# Tutorial Week 6: Web Scraping Data

## Introduction
In this tutorial, you will get practical exposure to web scraping techniques.

# EXERCISE 1 - Scraping Data from a Website

In the lecture, we demonstrated how to extract data from a given website using Unix command line tools. In this tutorial, we will learn how to do so with Python.

We will use the following Python libraries:
- **Request**         for interacting with websites and web services
- **Beautiful Soup**  for webpage parsing



Our goal is to load data from the following website that makes available historic data about the convict transportations to Australia in the late 18th and 19th century from the British Convict Transportation Register: https://convictrecords.com.au

Let's start by having a look at the actual webpage.
The following code requests the webpage for **the ship 'Batavia'** from this ConvictRecords website (the given URL scheme is specific for this website):

In [None]:
import requests
webpage_source = requests.get("https://convictrecords.com.au/ships/batavia/").text
print(webpage_source)

What you see above as the output of this request is the raw webpage source code.
This is normally parsed and rendered by a web browser as a nice visual webpage.

The language in which this webpage is written, is called **HTML** (the *Hypertext Markup Language*).
In order to extract data from a webpage, we need at least some understanding of HTML, and in particularm that it is describing a tree-like structure of content elements which are rendered by a web browser.

We can interpret the content of this webpage also inside a program by using a so-called **HTML parser**.
For Python, there are several different options. In this tutorial, we are using a parser called *Beautiful Soup*. This parser allows a Python program to extract content of a webpage or a web service by finding specific HTML tags and giving access to the content inside.

A webpage in HTML generally has a lot of tags that allow the seperation of content within the page. However, we need some way to model or organise this content and address. For this purpose we use two primary methods (covered in the week 06 lecture notes), the Document Object Model (or DOM) and css selectors.

## Document Object Model

The Document Object Model basically converts a website into a tree-like structure for easy traversal. We can look at slide no. 29 in the lecture notes to see an example of this representation:
![DOM.png](attachment:DOM.png)

## CSS Selectors

Another way to navigate the HTML document is by using 'shortcuts' that rely on addresses that are used in Cascading Style Sheets (CSS). A CSS file is like a theme files that can change how a page is displayed. The do this by navigating to a particular portion of the HTML document that is identified by a selector and then applying the modifications in the CSS file.

· · · ·

▶ EXERCISES TO COMPLETE
[a] Which parser does the web scraping tutorial use to read webpages in Python?
[b] Quote word for word the part of the web scraping tutorial that opens with the words containing "A webpage in" and closes with "and css selectors.".

▶ GIVEN INFORMATION
· · · ·

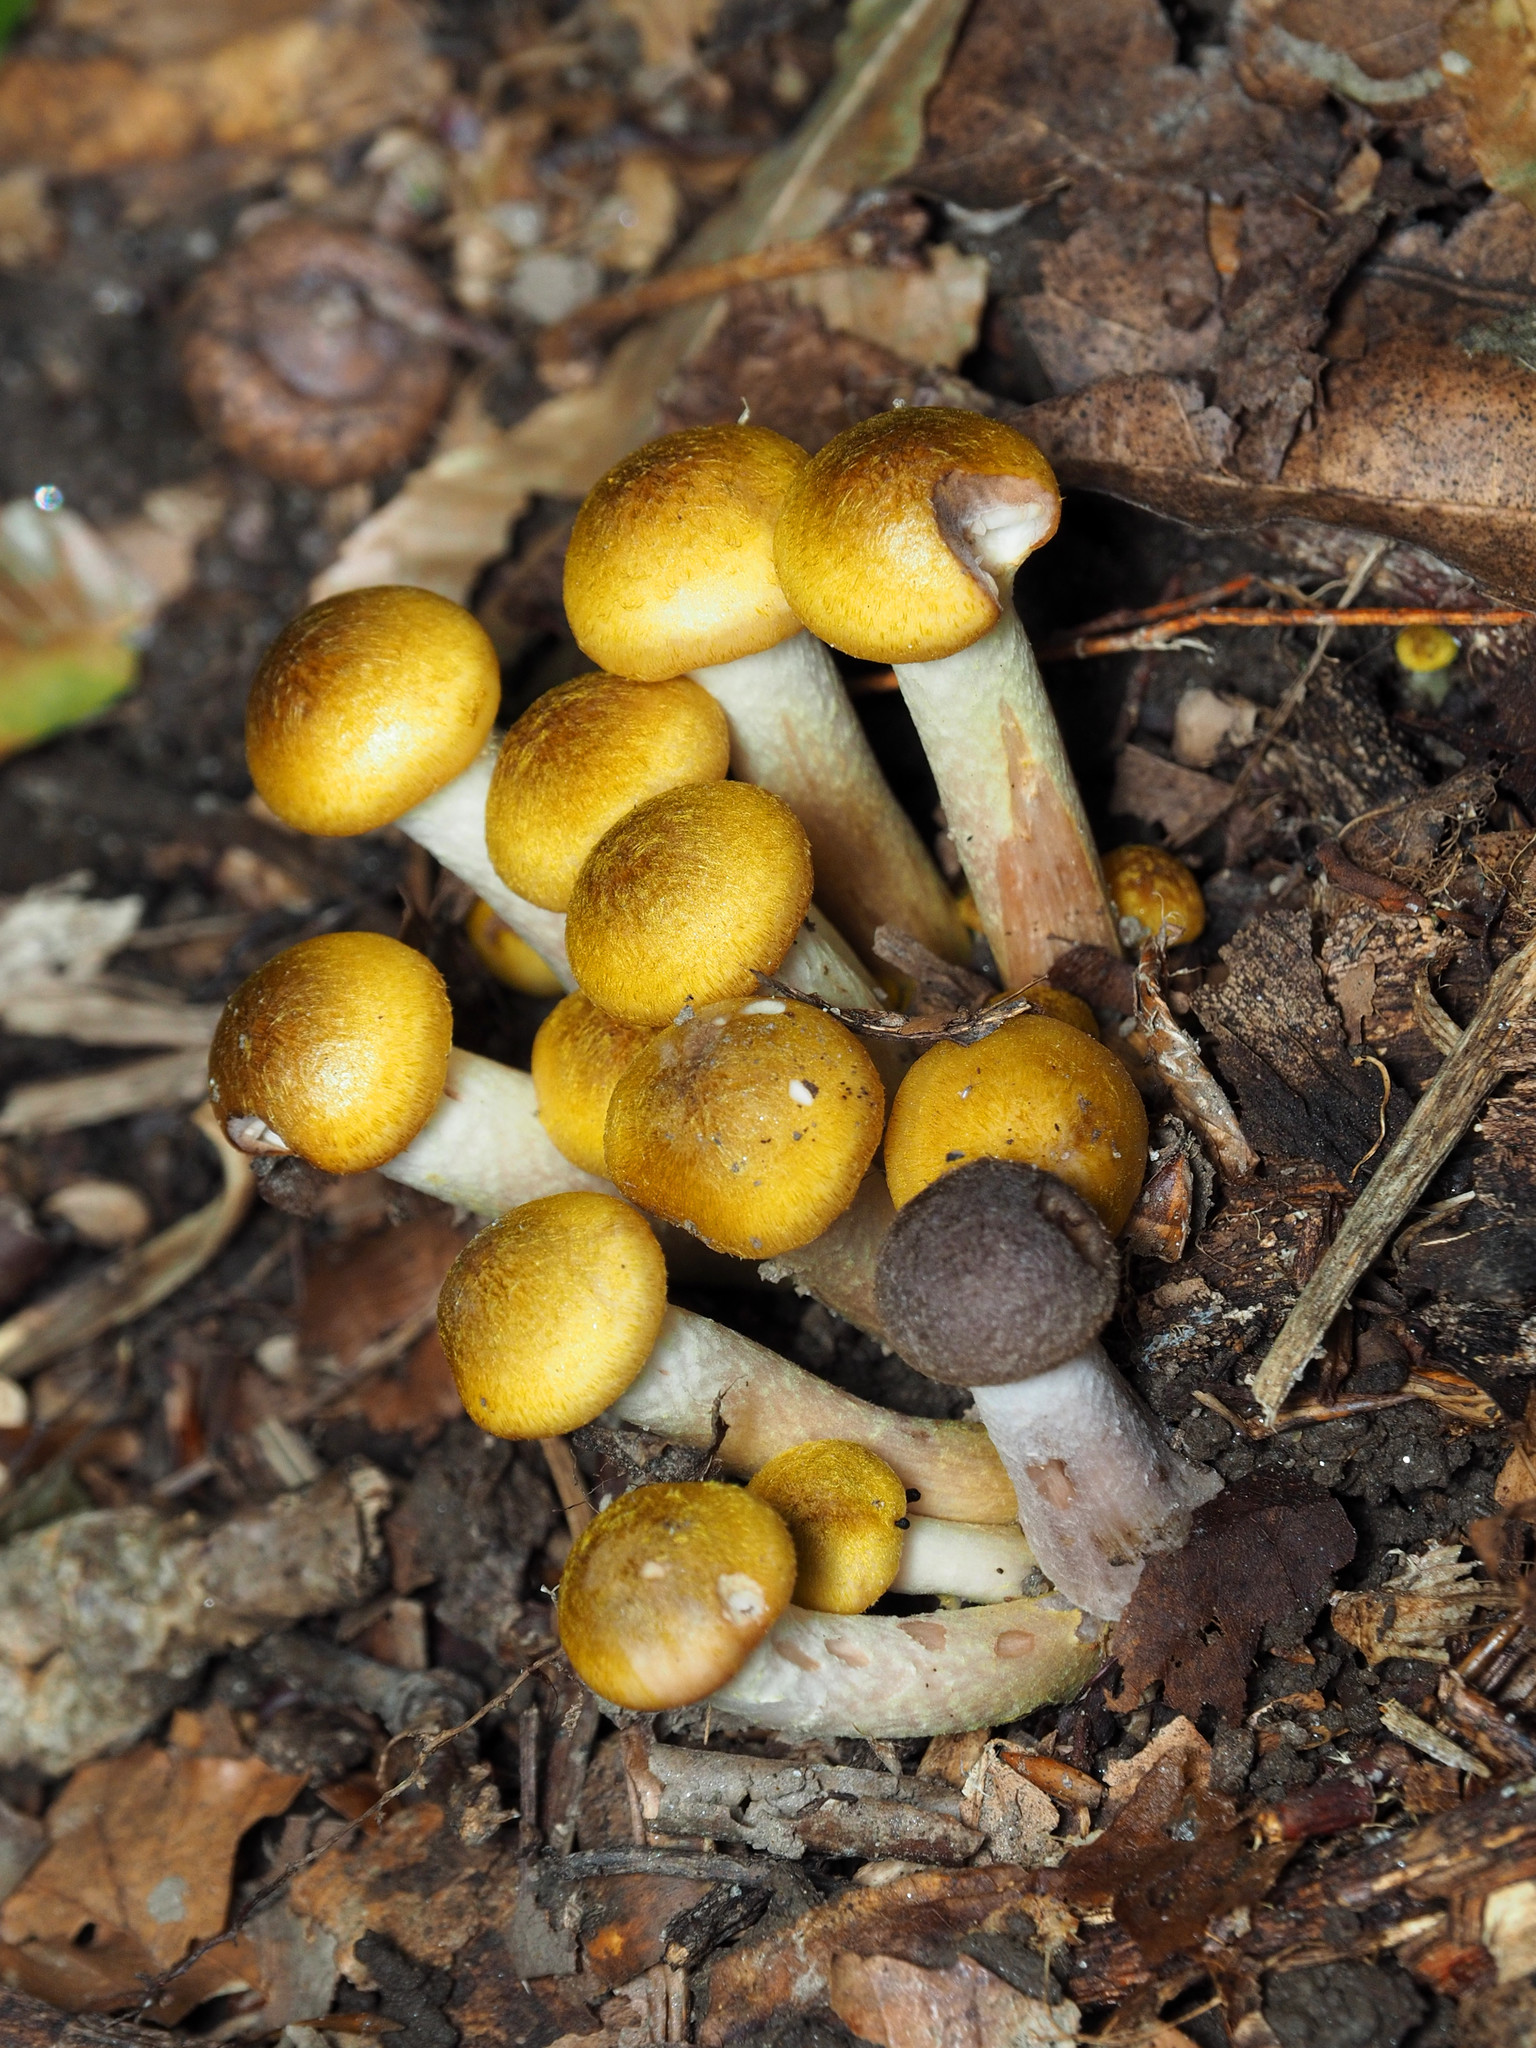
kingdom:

· · · ·

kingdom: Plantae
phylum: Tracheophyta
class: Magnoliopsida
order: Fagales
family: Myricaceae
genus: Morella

· · · ·

▶ TASK ANSWERS
[a] Beautiful Soup

[b]
A webpage in HTML generally has a lot of tags that allow the seperation of content within the page. However, we need some way to model or organise this content and address. For this purpose we use two primary methods (covered in the week 06 lecture notes), the Document Object Model (or DOM) and css selectors.